Chart interpretation exercises:

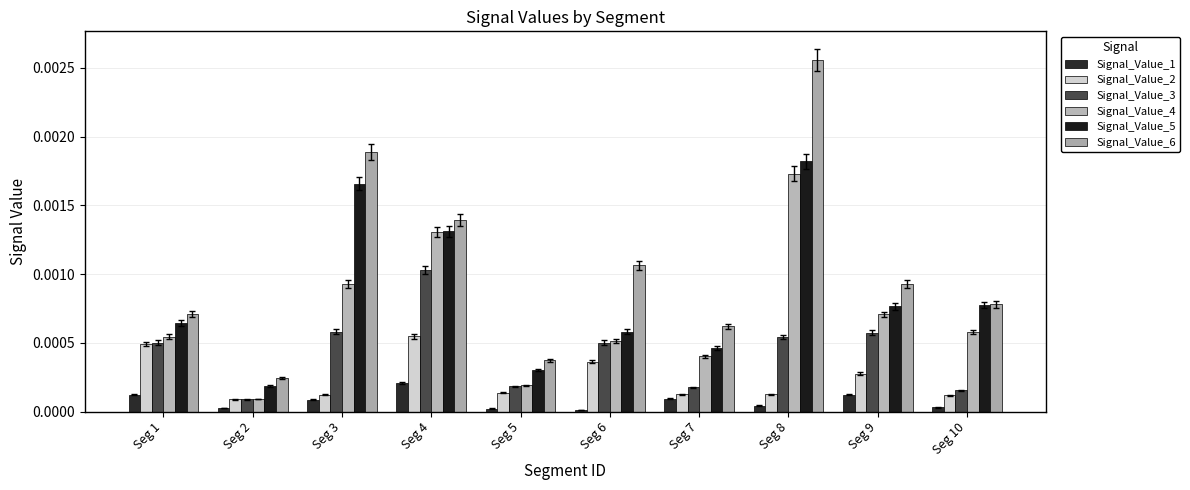

What are all the series names shown in the legend?

Signal_Value_1, Signal_Value_2, Signal_Value_3, Signal_Value_4, Signal_Value_5, Signal_Value_6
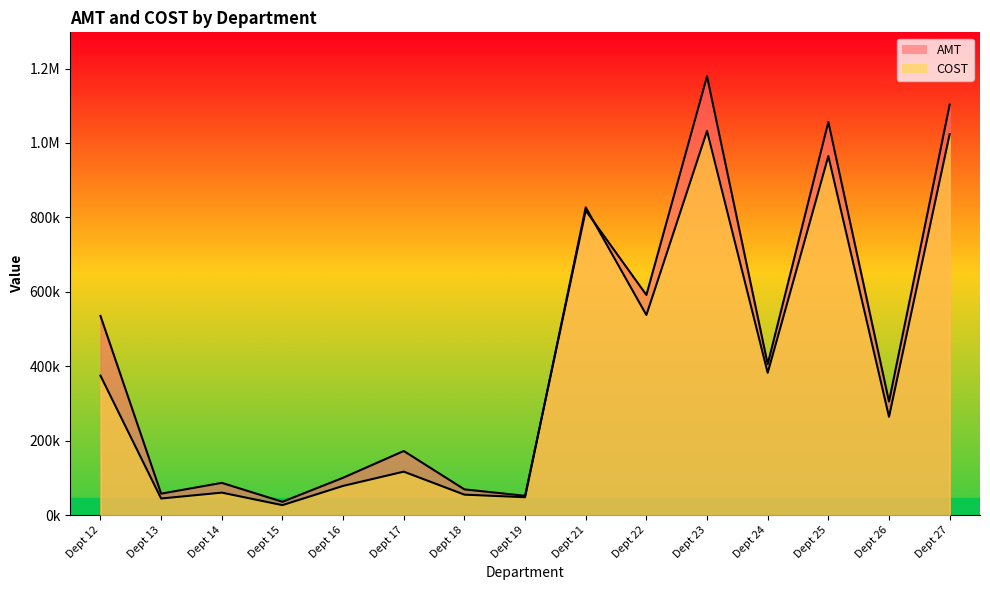

Which category has the highest value in the COST series?

Dept 23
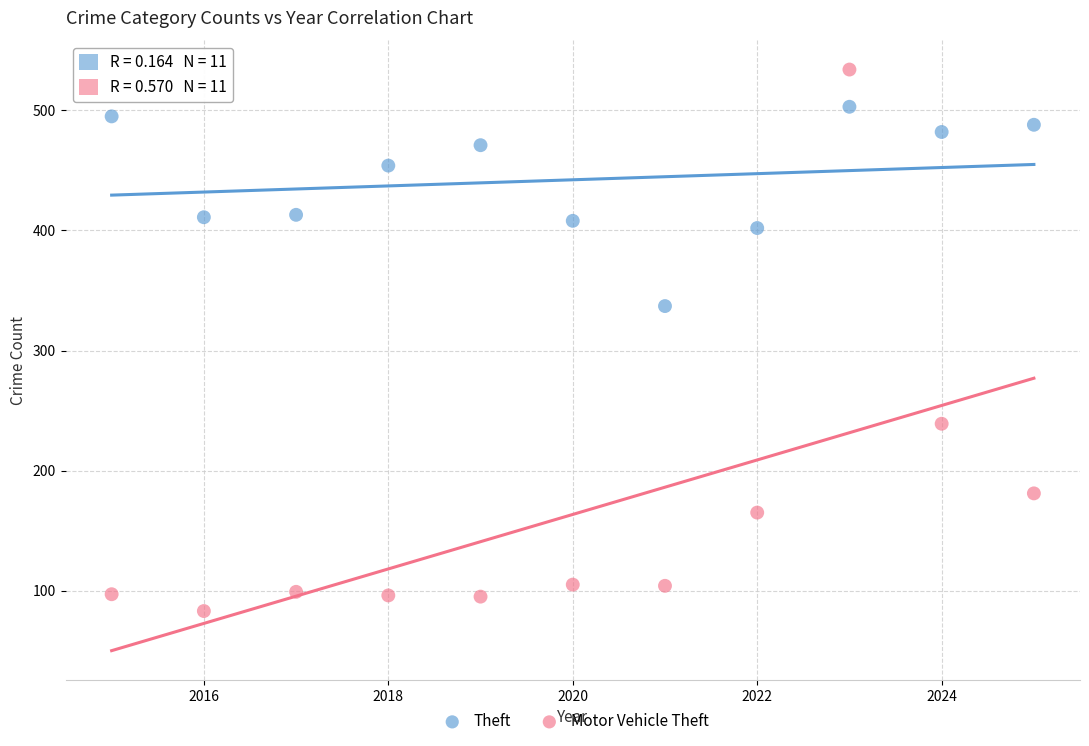

Across all data points, what is the range of X values (max minus min)?

10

• Problem description: Render the lines above as a Markdown table with the columns "No." and "Line," numbering each row and omitting blank lines. Leave the pictures out of your answer.

• Task response:
| No. | Line |
|---|---|
| 1 | What are all the series names shown in the legend? |
| 2 | Signal_Value_1, Signal_Value_2, Signal_Value_3, Signal_Value_4, Signal_Value_5, Signal_Value_6 |
| 3 | Which category has the highest value in the COST series? |
| 4 | Dept 23 |
| 5 | Across all data points, what is the range of X values (max minus min)? |
| 6 | 10 |